Junkin, a Washington, D.C., attorney who spent childhood summers on Bloodsworth’s native Eastern Shore, tells the details from Bloodsworth’s point of view - the bewildering, terrifying ordeal that spun out of control within hours of his arrest.
astro
October 20, 2004, 1:42am
2
Sorry - was supposed to be MPSIMS - Will ask a mod to move
Moving this from IMHO to MPSIMS.
Revtim
October 20, 2004, 2:54am
4
Yeah, I find this pretty scary. It’s tough to imagine anything more horrifying.
I agree it is scary. It’s not too hard to imagine something more horrifying though - like perhaps the ordeal of the 9 year old girl, for example.
Do you really think he didn’t suffer much the same things in jail that she did at the hands of the perpetrator?
Well, he’s still breathing, unlike the original victim, so he didn’t suffer much the same things.
I’m not trying to minimize the tragedy of his conviction, but I don’t think equating it to the murder of a child is accurate either.
muldoonthief:
Well, he’s still breathing, unlike the original victim, so he didn’t suffer much the same things.

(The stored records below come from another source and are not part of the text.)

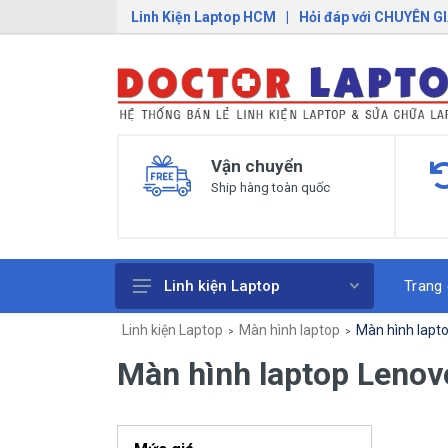
Linh Kiện Laptop HCM
|
Hỏi đáp với CHUYÊN G
Vận chuyển
Ship hàng toàn quốc
Trang
Linh kiện Laptop
Linh kiện Laptop
Màn hình laptop
Màn hình lapt
Pin Laptop
Màn hình laptop Lenov
Sạc Laptop
Bàn Phím Laptop
Linh Kiện Macbook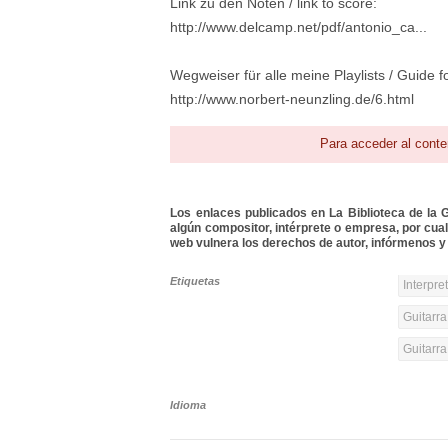
Link zu den Noten / link to score:
http://www.delcamp.net/pdf/antonio_ca...
Wegweiser für alle meine Playlists / Guide for
http://www.norbert-neunzling.de/6.html
Para acceder al conte
Los enlaces publicados en La Biblioteca de la Gu
algún compositor, intérprete o empresa, por cua
web vulnera los derechos de autor, infórmenos y 
Etiquetas
Interpre
Guitarra
Guitarr
Idioma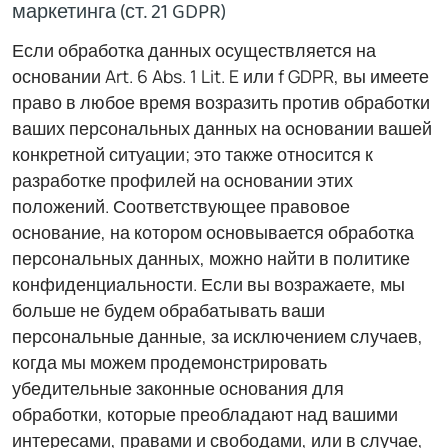
маркетинга (ст. 21 GDPR)
Если обработка данных осуществляется на
основании Art. 6 Abs. 1 Lit. E или f GDPR, вы имеете
право в любое время возразить против обработки
ваших персональных данных на основании вашей
конкретной ситуации; это также относится к
разработке профилей на основании этих
положений. Соответствующее правовое
основание, на котором основывается обработка
персональных данных, можно найти в политике
конфиденциальности. Если вы возражаете, мы
больше не будем обрабатывать ваши
персональные данные, за исключением случаев,
когда мы можем продемонстрировать
убедительные законные основания для
обработки, которые преобладают над вашими
интересами, правами и свободами, или в случае,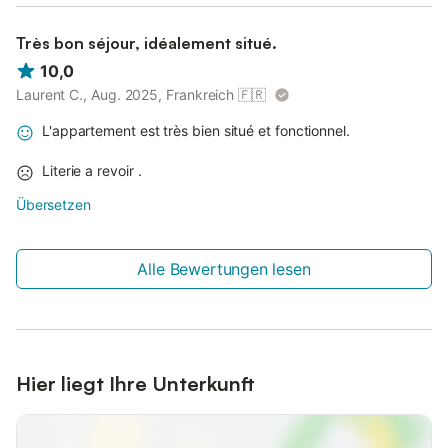
Très bon séjour, idéalement situé.
10,0
Laurent C., Aug. 2025, Frankreich
🇫🇷
L'appartement est très bien situé et fonctionnel.
Literie a revoir .
Übersetzen
Alle Bewertungen lesen
Hier liegt Ihre Unterkunft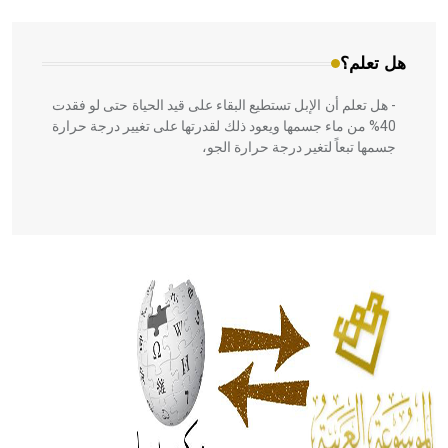
هل تعلم؟
- هل تعلم أن الإبل تستطيع البقاء على قيد الحياة حتى لو فقدت
40% من ماء جسمها ويعود ذلك لقدرتها على تغيير درجة حرارة
جسمها تبعاً لتغير درجة حرارة الجو،
- هل تعلم أن أبقراط كتب في الطب أربعة مؤلفات هي:
الحكم، الأدلة، تنظيم التغذية، ورسالته في جروح الرأس. ويعود
له الفضل بأنه حرر الطب من الدين والفلسفة.
- هل تعلم أن المرجان إفراز حيواني يتكون في البحر ويتركب
من مادة كربونات الكلسيوم، وهو أحمر أو شديد الحمرة وهو
أجود أنواعه، ويمتاز بكبر الحجم ويسمى الش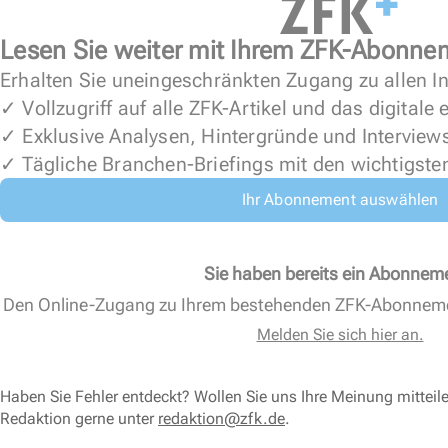
Lesen Sie weiter mit Ihrem ZFK-Abonne
Erhalten Sie uneingeschränkten Zugang zu allen In
✓ Vollzugriff auf alle ZFK-Artikel und das digitale
✓ Exklusive Analysen, Hintergründe und Interview
✓ Tägliche Branchen-Briefings mit den wichtigste
Ihr Abonnement auswählen
Sie haben bereits ein Abonnem
Den Online-Zugang zu Ihrem bestehenden ZFK-Abonnem
Melden Sie sich hier an.
Haben Sie Fehler entdeckt? Wollen Sie uns Ihre Meinung mitteil
Redaktion gerne unter
redaktion@zfk.de
.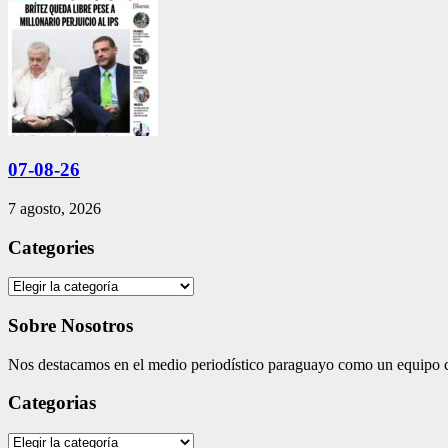
07-08-26
7 agosto, 2026
Categories
Categories
Sobre Nosotros
Nos destacamos en el medio periodístico paraguayo como un equipo co
Categorias
Categorias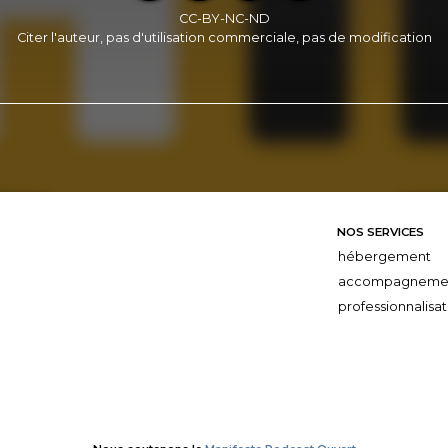
CC-BY-NC-ND
Citer l'auteur, pas d'utilisation commerciale, pas de modification
NOS SERVICES
hébergement
accompagneme
professionnalisat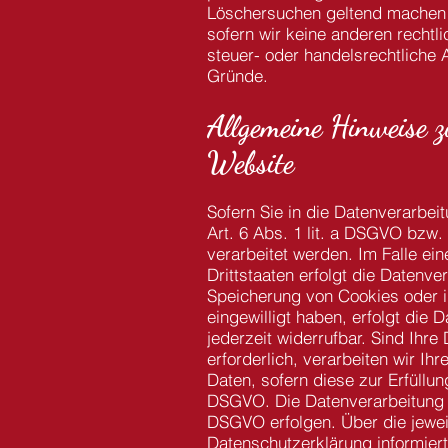
Löschersuchen geltend machen o
sofern wir keine anderen recht
steuer- oder handelsrechtliche A
Gründe.
Allgemeine Hinweise z
Website
Sofern Sie in die Datenverarbei
Art. 6 Abs. 1 lit. a DSGVO bzw
verarbeitet werden. Im Falle ei
Drittstaaten erfolgt die Datenv
Speicherung von Cookies oder in 
eingewilligt haben, erfolgt die
jederzeit widerrufbar. Sind Ihr
erforderlich, verarbeiten wir Ih
Daten, sofern diese zur Erfüllung
DSGVO. Die Datenverarbeitung ka
DSGVO erfolgen. Über die jewei
Datenschutzerklärung informiert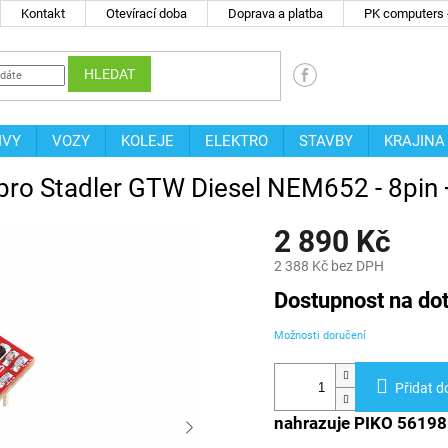
Kontakt
Otevírací doba
Doprava a platba
PK computers -
HLEDAT
IVY
VOZY
KOLEJE
ELEKTRO
STAVBY
KRAJINA
 pro Stadler GTW Diesel NEM652 - 8pin 
2 890 Kč
2 388 Kč bez DPH
Měrná
Dostupnost na do
cena:
Možnosti doručení
Přidat d
nahrazuje PIKO 56198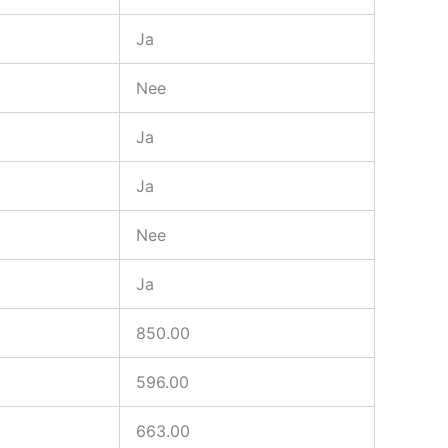
Ja
Nee
Ja
Ja
Nee
Ja
850.00
596.00
663.00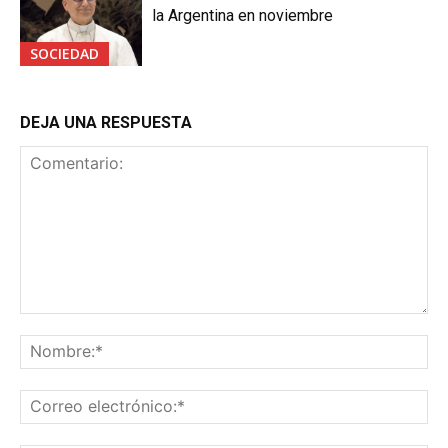
la Argentina en noviembre
SOCIEDAD
DEJA UNA RESPUESTA
Comentario:
No
Co
ele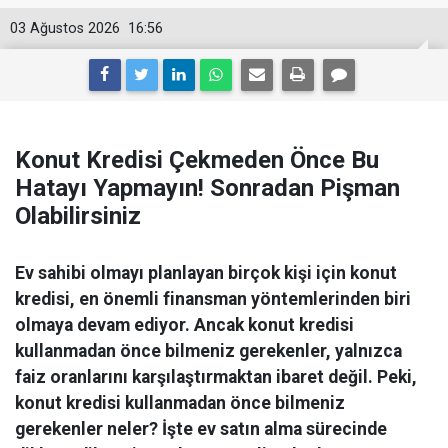
03 Ağustos 2026
16:56
Konut Kredisi Çekmeden Önce Bu
Hatayı Yapmayın! Sonradan Pişman
Olabilirsiniz
Ev sahibi olmayı planlayan birçok kişi için konut
kredisi, en önemli finansman yöntemlerinden biri
olmaya devam ediyor. Ancak konut kredisi
kullanmadan önce bilmeniz gerekenler, yalnızca
faiz oranlarını karşılaştırmaktan ibaret değil. Peki,
konut kredisi kullanmadan önce bilmeniz
gerekenler neler? İşte ev satın alma sürecinde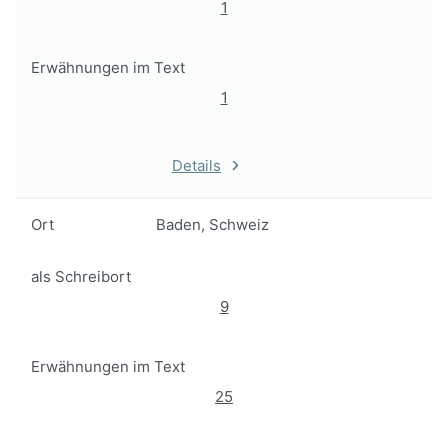
1
Erwähnungen im Text
1
Details
Ort
Baden, Schweiz
als Schreibort
9
Erwähnungen im Text
25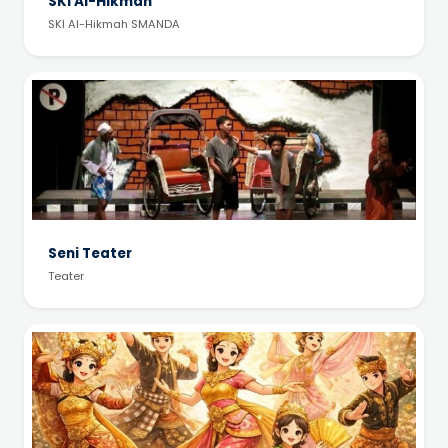
SKI Al-Hikmah
SKI Al-Hikmah SMANDA
Seni Teater
Teater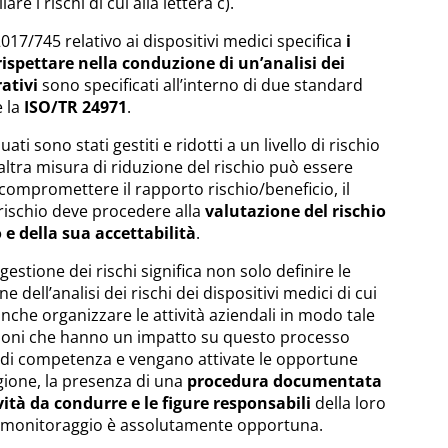
re i rischi di cui alla lettera c).
017/745 relativo ai dispositivi medici specifica
i
 rispettare nella conduzione di un’analisi dei
ativi
sono specificati all’interno di due standard
 la
ISO/TR 24971
.
duati sono stati gestiti e ridotti a un livello di rischio
altra misura di riduzione del rischio può essere
ompromettere il rapporto rischio/beneficio, il
rischio deve procedere alla
valutazione del rischio
e della sua accettabilità
.
estione dei rischi significa non solo definire le
 dell’analisi dei rischi dei dispositivi medici di cui
anche organizzare le attività aziendali in modo tale
zioni che hanno un impatto su questo processo
i di competenza e vengano attivate le opportune
gione, la presenza di una
procedura documentata
vità da condurre e le figure responsabili
della loro
o monitoraggio è assolutamente opportuna.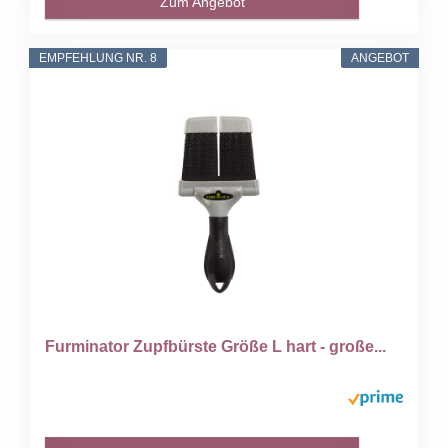
Zum Angebot
EMPFEHLUNG NR. 8
ANGEBOT
Furminator Zupfbürste Größe L hart - große...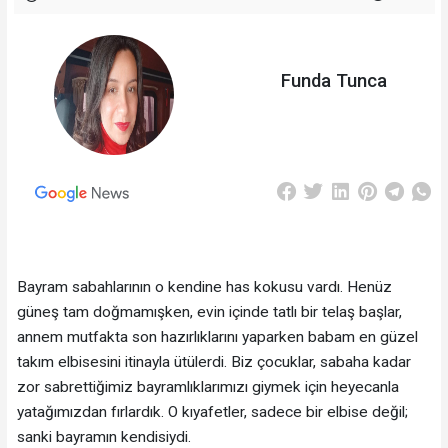
Funda Tunca
Bayram sabahlarının o kendine has kokusu vardı. Henüz
güneş tam doğmamışken, evin içinde tatlı bir telaş başlar,
annem mutfakta son hazırlıklarını yaparken babam en güzel
takım elbisesini itinayla ütülerdi. Biz çocuklar, sabaha kadar
zor sabrettiğimiz bayramlıklarımızı giymek için heyecanla
yatağımızdan fırlardık. O kıyafetler, sadece bir elbise değil;
sanki bayramın kendisiydi.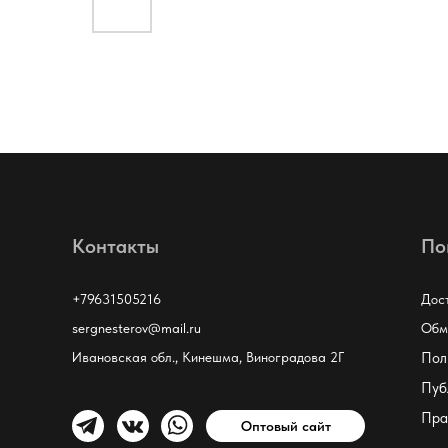
Контакты
По
+79631505216
Дос
sergnesterov@mail.ru
Обм
Ивановская обл., Кинешма, Виноградова 2Г
Пол
Пуб
Пра
Оптовый сайт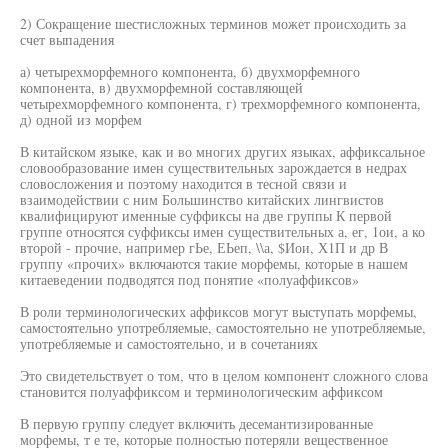
2) Сокращение шестисложных терминов может происходить за
счет выпадения
а) четырехморфемного компонента, б) двухморфемного
компонента, в) двухморфемной составляющей
четырехморфемного компонента, г) трехморфемного компонента,
д) одной из морфем
В китайском языке, как и во многих других языках, аффиксальное
словообразование имен существительных зарождается в недрах
словосложения и поэтому находится в тесной связи и
взаимодействии с ним Большинство китайских лингвистов
квалифицируют именные суффиксы на две группы К первой
группе относятся суффиксы имен существительных а, ег, 1ои, а ко
второй - прочие, например гЬе, ЕЬеп, \\а, $Иои, Х1П и др В
группу «прочих» включаются такие морфемы, которые в нашем
китаеведении подводятся под понятие «полуаффиксов»
В роли терминологических аффиксов могут выступать морфемы,
самостоятельно употребляемые, самостоятельно не употребляемые,
употребляемые и самостоятельно, и в сочетаниях
Это свидетельствует о том, что в целом компонент сложного слова
становится полуаффиксом и терминологическим аффиксом
В первую группу следует включить десемантизированные
морфемы, т е те, которые полностью потеряли вещественное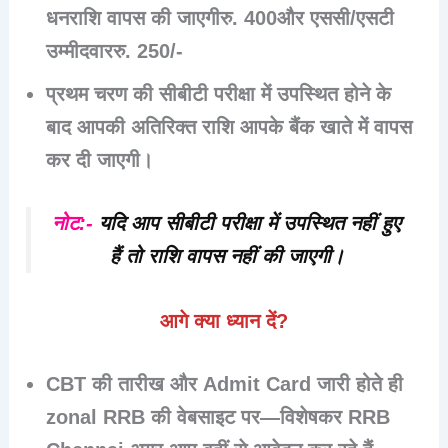
धनराशि वापस की जाएगी
रु. 400
और
एससी/एसटी
उम्मीदवार
रु. 250/-
प्रथम चरण की सीबीटी परीक्षा में उपस्थित होने के
बाद आपकी अतिरिक्त राशि आपके बैंक खाते में वापस
कर दी जाएगी।
नोट:-
यदि आप सीबीटी परीक्षा में उपस्थित नहीं हुए
हैं तो राशि वापस नहीं की जाएगी।
आगे क्या ध्यान दें?
CBT की तारीख और Admit Card जारी होते ही
zonal RRB की वेबसाइट पर—विशेषकर
RRB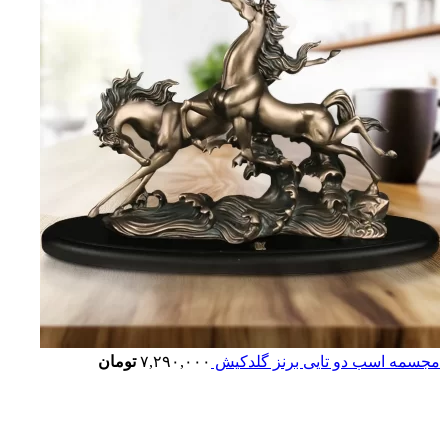
مجسمه اسب دو تایی برنز گلدکیش
۷,۲۹۰,۰۰۰
تومان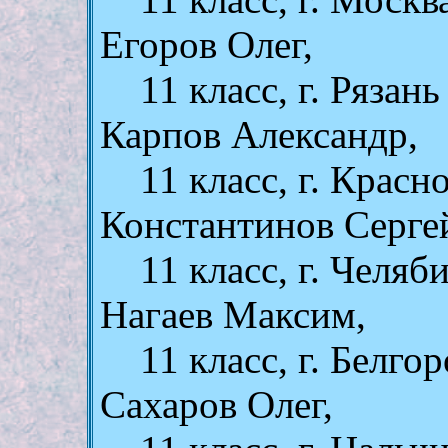
Егоров Олег,
11 класс, г. Рязань
Карпов Александр,
11 класс, г. Красн
Константинов Серге
11 класс, г. Челяб
Нагаев Максим,
11 класс, г. Белго
Сахаров Олег,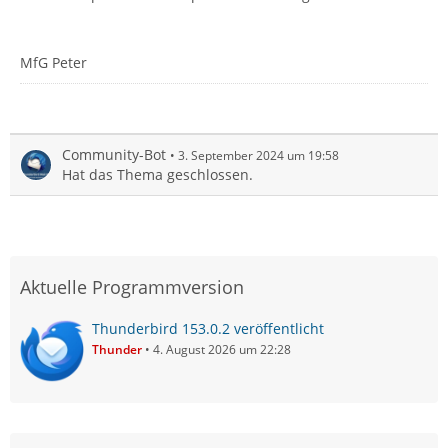
MfG Peter
Community-Bot
3. September 2024 um 19:58
Hat das Thema geschlossen.
Aktuelle Programmversion
Thunderbird 153.0.2 veröffentlicht
Thunder
4. August 2026 um 22:28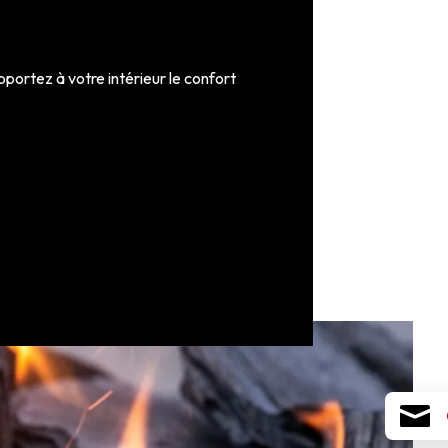
ortez à votre intérieur le confort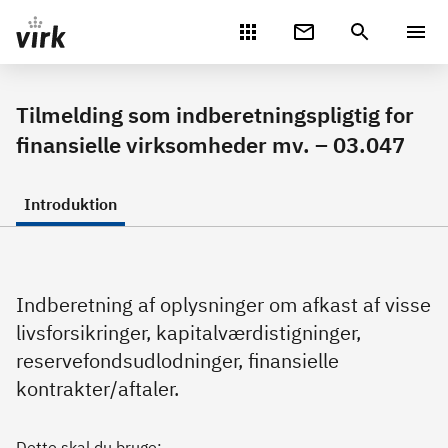
Gå direkte til indhold
Tilmelding som indberetningspligtig for
finansielle virksomheder mv. – 03.047
Introduktion
Indberetning af oplysninger om afkast af visse
livsforsikringer, kapitalværdistigninger,
reservefondsudlodninger, finansielle
kontrakter/aftaler.
Dette skal du bruge: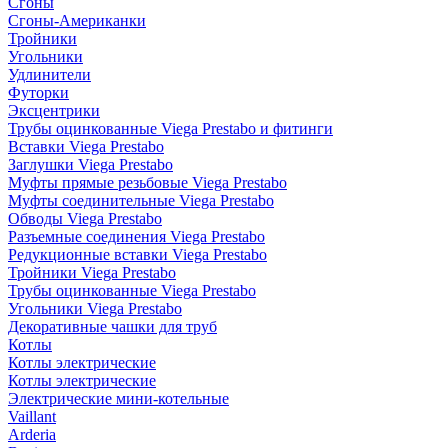
Сгоны
Сгоны-Американки
Тройники
Угольники
Удлинители
Футорки
Эксцентрики
Трубы оцинкованные Viega Prestabo и фитинги
Вставки Viega Prestabo
Заглушки Viega Prestabo
Муфты прямые резьбовые Viega Prestabo
Муфты соединительные Viega Prestabo
Обводы Viega Prestabo
Разъемные соединения Viega Prestabo
Редукционные вставки Viega Prestabo
Тройники Viega Prestabo
Трубы оцинкованные Viega Prestabo
Угольники Viega Prestabo
Декоративные чашки для труб
Котлы
Котлы электрические
Котлы электрические
Электрические мини-котельные
Vaillant
Arderia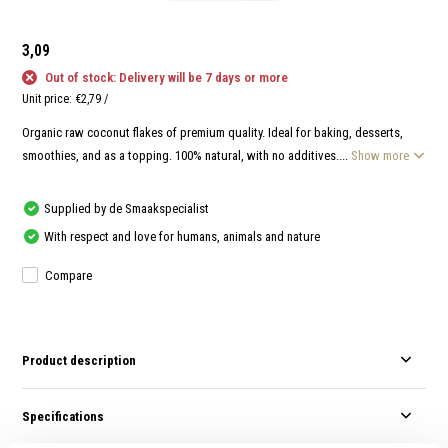
and
swi
gest
3,09
Out of stock: Delivery will be 7 days or more
Unit price:
€2,79
/
Organic raw coconut flakes of premium quality. Ideal for baking, desserts,
smoothies, and as a topping. 100% natural, with no additives....
Show more
Supplied by de Smaakspecialist
With respect and love for humans, animals and nature
Compare
Product description
Specifications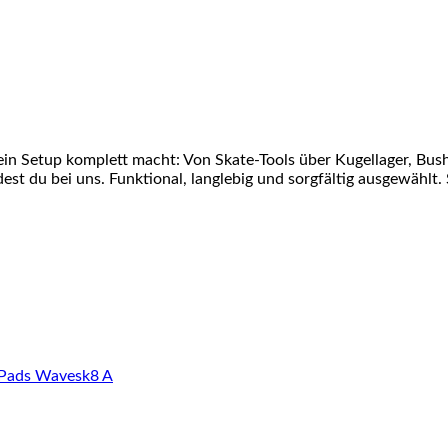
ein Setup komplett macht: Von Skate-Tools über Kugellager, Bu
st du bei uns. Funktional, langlebig und sorgfältig ausgewählt. 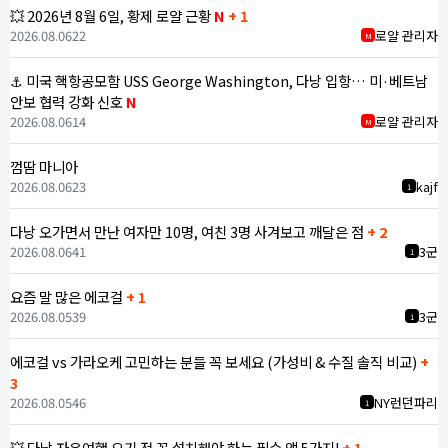
💥 2026년 8월 6일, 황제 로얄 근황
N
+ 1
2026.08.06
22
로얄 관리자
M
⚓ 미국 핵항공모함 USS George Washington, 다낭 입항… 미·베트남
안보 협력 강화 신호
N
2026.08.06
14
로얄 관리자
M
껌땀 마니아
2026.08.06
23
kajf
1
다낭 오가면서 만난 여자만 10명, 여친 3명 사겨보고 깨달은 점
+ 2
2026.08.06
41
3군
1
요즘 말 많은 에코걸
+ 1
2026.08.05
39
3군
1
에코걸 vs 가라오케 고민하는 분들 꼭 보세요 (가성비 & 수질 솔직 비교)
+
3
2026.08.05
46
NY런던파리
1
💥 다낭 자유여행 오기 전 꼭 설치해야 하는 필수 앱 5가지!
+ 1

I’m not trying to minimize the tragedy of his conviction, but I don’t think equating it to the murder of a child is accurate either.
Yeah, a scared 9 year old being raped, with little or no understanding of why, or even what is going on = absolute terror. If she had survived, it probably would have been traumatic enough to affect every aspect of the rest of her life.
Prison rape, while awful, is not in the same league, IMO. The victim at least is a well-formed emotional being, and understands the reasons and consequences.